The most frequently observed feature is chondrodystrophy, which is secondary to abnormal ossification . This is notable for disproportionate dwarfism and progressive shortening of the forearms and lower legs. Moreover, bilateral postaxial polydactyly of the fingers is consistently observed in patients with Ellis–Van Creveld syndrome  whereas the toes are affected in 10% of cases.
Ectodermal dysplasia in these patients includes involvement of the nails and teeth. Specifically, the nails are hypoplastic and dystrophic. With regards to teeth, they may be abnormally shaped and sized, fewer in number, maloccluded, and demonstrative of hypoplastic enamel  . Further oral deformities may include partial harelip, multiple labial frena, and maxillary alveolar clefts .
Nearly 50% to 60% of individuals with Ellis–Van Creveld syndrome present with a common atrium and an atrioventricular canal . Other anomalies include patent ductus arteriosus (PDA) and septal wall defects . The presence of cardiac malformation and respiratory failure secondary to thoracic dysplasia are predictive of poor prognosis in affected infants.
The clinical phenotype of this syndrome is variable as the patients may exhibit skeletal abnormalities such as a narrow thorax, lumbar lordosis, and valgus deformity of the knee . Other features may include endodermal effects such as problems with the liver and lungs . Finally, some may also have genitourinary malformations. Note that intelligence is usually normal in Ellis–Van Creveld syndrome patients.

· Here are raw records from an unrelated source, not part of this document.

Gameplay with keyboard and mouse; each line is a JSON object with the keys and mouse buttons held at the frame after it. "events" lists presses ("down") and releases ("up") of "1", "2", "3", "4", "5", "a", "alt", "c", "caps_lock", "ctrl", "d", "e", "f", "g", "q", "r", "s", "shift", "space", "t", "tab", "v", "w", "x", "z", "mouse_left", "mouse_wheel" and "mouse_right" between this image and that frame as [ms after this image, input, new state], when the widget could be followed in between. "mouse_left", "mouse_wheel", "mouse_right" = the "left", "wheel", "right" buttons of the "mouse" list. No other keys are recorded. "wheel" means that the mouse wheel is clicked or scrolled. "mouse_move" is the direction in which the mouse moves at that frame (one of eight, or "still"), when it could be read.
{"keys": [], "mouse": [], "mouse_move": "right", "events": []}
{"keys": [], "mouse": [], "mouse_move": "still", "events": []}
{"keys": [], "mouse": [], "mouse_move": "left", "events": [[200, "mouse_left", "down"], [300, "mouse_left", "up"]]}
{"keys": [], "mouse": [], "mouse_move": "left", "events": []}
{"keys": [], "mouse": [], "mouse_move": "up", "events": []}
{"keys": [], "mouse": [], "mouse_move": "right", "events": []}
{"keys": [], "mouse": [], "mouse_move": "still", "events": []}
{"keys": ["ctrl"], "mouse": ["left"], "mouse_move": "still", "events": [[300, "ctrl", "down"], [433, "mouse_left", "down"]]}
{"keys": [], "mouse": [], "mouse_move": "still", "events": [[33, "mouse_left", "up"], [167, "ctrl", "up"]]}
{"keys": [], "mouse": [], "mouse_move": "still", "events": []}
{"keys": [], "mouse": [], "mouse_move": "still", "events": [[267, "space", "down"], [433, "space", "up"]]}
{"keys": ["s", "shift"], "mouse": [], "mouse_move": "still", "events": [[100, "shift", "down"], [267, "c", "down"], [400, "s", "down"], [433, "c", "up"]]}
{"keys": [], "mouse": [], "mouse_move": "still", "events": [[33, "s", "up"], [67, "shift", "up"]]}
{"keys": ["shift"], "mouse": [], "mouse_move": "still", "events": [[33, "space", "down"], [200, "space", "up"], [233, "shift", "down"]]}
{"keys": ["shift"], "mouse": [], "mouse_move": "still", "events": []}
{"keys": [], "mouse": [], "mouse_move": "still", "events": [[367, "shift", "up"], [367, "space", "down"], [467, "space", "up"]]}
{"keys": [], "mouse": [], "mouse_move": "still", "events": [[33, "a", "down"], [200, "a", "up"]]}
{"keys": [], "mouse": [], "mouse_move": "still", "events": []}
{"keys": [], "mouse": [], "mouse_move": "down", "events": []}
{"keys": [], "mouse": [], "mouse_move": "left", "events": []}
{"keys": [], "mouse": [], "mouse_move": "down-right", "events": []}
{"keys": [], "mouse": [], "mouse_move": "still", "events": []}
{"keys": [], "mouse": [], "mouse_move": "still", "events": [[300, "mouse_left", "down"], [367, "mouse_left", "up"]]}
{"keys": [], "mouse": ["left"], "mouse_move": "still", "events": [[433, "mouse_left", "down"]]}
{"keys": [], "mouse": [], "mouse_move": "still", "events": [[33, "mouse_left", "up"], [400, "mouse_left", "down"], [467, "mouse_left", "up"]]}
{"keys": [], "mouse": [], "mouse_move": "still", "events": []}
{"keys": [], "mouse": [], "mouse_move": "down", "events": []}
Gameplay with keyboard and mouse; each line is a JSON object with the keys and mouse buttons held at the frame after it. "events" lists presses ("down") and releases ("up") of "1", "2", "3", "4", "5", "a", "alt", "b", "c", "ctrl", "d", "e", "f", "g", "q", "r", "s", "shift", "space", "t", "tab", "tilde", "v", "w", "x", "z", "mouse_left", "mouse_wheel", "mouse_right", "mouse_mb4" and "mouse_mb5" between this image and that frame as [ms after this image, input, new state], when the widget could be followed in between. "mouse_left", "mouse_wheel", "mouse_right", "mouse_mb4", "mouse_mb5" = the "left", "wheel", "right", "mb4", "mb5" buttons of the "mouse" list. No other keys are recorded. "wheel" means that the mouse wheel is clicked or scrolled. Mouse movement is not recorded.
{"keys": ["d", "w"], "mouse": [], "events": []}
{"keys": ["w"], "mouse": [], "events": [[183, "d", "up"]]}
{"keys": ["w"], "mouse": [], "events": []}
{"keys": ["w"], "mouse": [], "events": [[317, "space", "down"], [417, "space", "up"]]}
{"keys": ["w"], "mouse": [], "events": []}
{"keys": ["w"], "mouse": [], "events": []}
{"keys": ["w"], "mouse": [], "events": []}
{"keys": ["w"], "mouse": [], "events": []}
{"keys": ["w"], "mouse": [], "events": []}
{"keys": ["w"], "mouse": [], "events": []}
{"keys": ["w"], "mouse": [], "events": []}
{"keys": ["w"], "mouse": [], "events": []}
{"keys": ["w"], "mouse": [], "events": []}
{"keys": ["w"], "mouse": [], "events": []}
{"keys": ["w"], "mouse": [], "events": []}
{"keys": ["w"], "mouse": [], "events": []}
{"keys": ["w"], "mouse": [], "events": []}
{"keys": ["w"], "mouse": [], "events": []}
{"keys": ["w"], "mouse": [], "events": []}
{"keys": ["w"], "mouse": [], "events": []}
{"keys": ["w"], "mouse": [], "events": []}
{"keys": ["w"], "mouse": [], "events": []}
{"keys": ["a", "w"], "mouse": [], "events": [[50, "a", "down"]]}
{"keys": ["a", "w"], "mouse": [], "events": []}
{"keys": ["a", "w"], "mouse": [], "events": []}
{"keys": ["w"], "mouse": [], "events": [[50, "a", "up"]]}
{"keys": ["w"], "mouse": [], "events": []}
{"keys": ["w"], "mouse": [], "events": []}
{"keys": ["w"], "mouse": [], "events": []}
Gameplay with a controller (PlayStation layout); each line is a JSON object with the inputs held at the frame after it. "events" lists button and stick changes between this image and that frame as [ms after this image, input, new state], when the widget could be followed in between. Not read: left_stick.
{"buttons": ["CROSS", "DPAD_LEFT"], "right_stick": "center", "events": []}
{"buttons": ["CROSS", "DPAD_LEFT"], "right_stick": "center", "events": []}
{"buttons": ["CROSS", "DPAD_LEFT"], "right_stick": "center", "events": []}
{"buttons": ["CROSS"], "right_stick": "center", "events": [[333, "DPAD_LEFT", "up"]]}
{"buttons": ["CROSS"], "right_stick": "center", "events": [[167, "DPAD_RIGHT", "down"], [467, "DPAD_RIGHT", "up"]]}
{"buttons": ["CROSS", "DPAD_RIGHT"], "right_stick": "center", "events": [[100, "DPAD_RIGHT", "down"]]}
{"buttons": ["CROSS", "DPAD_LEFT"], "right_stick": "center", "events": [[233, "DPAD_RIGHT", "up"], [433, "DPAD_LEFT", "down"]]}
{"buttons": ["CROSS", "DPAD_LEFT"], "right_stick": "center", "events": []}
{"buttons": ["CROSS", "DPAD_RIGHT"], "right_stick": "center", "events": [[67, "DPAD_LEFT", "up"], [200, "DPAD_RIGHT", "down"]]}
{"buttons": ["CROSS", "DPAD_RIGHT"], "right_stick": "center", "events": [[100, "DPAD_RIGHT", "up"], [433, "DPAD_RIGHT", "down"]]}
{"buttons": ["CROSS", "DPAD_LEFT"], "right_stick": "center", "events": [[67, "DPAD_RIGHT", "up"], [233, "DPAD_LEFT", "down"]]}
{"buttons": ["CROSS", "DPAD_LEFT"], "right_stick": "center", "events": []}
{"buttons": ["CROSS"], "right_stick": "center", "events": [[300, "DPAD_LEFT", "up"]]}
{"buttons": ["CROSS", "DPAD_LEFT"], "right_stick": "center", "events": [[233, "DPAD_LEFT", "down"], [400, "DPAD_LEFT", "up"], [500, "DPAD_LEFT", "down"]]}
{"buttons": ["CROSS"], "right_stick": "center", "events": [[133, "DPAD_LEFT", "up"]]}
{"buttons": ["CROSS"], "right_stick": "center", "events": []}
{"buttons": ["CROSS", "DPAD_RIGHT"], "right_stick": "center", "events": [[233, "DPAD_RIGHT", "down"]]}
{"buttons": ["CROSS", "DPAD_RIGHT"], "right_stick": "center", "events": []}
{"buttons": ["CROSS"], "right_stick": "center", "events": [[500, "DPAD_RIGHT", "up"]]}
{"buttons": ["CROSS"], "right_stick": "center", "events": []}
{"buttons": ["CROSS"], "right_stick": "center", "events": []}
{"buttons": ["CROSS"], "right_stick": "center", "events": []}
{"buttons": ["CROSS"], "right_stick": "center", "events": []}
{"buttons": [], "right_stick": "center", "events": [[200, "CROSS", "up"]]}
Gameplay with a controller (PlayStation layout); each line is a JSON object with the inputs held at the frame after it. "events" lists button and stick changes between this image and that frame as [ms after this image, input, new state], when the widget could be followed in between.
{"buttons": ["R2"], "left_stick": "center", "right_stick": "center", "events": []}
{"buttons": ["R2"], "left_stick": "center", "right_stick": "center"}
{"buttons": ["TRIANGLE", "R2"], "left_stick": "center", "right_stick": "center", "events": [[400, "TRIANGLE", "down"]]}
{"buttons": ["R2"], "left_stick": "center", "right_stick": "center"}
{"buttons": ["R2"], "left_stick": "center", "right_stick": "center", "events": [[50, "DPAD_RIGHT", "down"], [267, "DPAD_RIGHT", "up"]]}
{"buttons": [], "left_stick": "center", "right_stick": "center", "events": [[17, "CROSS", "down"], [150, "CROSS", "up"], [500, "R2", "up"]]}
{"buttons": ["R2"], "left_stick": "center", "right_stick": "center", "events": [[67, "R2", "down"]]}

Findings on the exam are remarkable for the above described features. Additionally, newborns and infants with heart disease and cardiac failure will exhibit dyspnea, cyanosis, heart murmur, failure to thrive, and other manifestations.
Neonates presenting with the above characteristics (i. e, small stature, skeletal abnormalities, cardiac anomalies, etc) warrant a detailed workup consisting of the prenatal and family history (affected family members, parent consanguinity), full physical exam including cardiac evaluation, and the appropriate studies.
Sequencing analysis for the EVC and EVC2 genes is available.
Skeletal survey in these patients reveals abnormalities such as short ribs, narrow thorax, shortened long bones, and proximal phalanges that are longer than the distal and middle phalanges. Additionally the diaphyses and metaphyses are widened while the epiphyses appear cone-shaped . Furthermore, various types of bone fusions may be present as well. Pelvic X-rays may demonstrate smaller sized iliac crests and sciatic notches.
Cardiac assessment is crucial, and should consist of echocardiography, electrocardiography (EKG), and chest X-ray. Other studies include renal ultrasonography and brain magnetic resonance imaging (MRI). Finally, physicians should employ the use of growth charts to track the growth of the child .
On prenatal ultrasonography, findings include inadequate fetal growth, skeletal abnormalities, and heart anomalies. This should warrant further investigation.